Eleito vereador pelo DEM de São Paulo, o dirigente do MBL Fernando Holiday poderia aproveitar o risco de ter o mandato cassado por fazer propaganda no dia das eleições e repensar o seu papel na política e no mundo.
Holiday é negro, homossexual e de origem humilde. Em janeiro tomará posse na Câmara Municipal como representante de um partido historicamente ligado a agendas retrógradas.
O comprometimento do DEM com o status quo é notório. Em 2009, tentou impedir a implantação da cotas raciais na UNB, por meio de uma Ação Direta de Inconstitucionalidade no Supremo Tribunal Federal.
A legenda usou o mesmo tipo de ação para atacar o Decreto nº 4.887/2003, que regulamenta a demarcação de terras quilombolas.
Uma das estrelas do partido é o senador Ronaldo Caiado, legítimo representante da elite coronelista agrária e uma das vozes mais estridentes na consumação do impeachment da presidente Dilma e consequente desmantelamento das conquistas sociais.
Embora na aparência e na conta bancária Holiday seja o oposto dos caciques do DEM, no campo da ideias é cheio de afinidades. Tem obsessão contra o PT e espezinha as políticas de cotas e de promoção da diversidade. Grita contra a corrupção ao mesmo tempo que ignora o extermínio anual de 23 mil jovens negros.
No primeiro vídeo que gravou após ser eleito, o rapaz que comparou cotistas negros a vermes e porcos prometeu apoiar a decisão do prefeito eleito João Dória de acabar com a Secretaria Municipal de Promoção da Igualdade Racial (SMPIR).
Como argumento para defender o corte, ela afirma que a secretaria “nunca ajudou ou procurou combater o racismo”. Para ele, a SMPIR é “segregacionista” e “trouxe mais divisão à cidade de São Paulo”.
Parece mais o discurso de algum milionário branco de 60 anos, bisneto de latifundiários e com residência de inverno em Campos do Jordão.
Vindo da boca de um rapaz negro de 20 anos, soa no mínimo esdrúxulo e renderia um instigante estudo de caso para a psiquiatra e psicanalista Neusa Santos Souza, autora do livro “Tornar-se Negro”.

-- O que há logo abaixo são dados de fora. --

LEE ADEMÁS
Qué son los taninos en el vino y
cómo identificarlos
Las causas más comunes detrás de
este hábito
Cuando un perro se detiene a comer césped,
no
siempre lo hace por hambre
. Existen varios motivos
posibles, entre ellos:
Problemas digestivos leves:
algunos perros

A obra fundamental no campo das relações raciais faz um estudo da vida emocional dos negros e aborda questões como a negação da própria cultura e das suas características.
“Ser negro não é uma condição dada, a priori. É um vir a ser. Ser negro é tornar-se negro”, diz uma das passagens mais famosas do texto.
Ainda há tempo para Fernando Holiday tornar-se negro.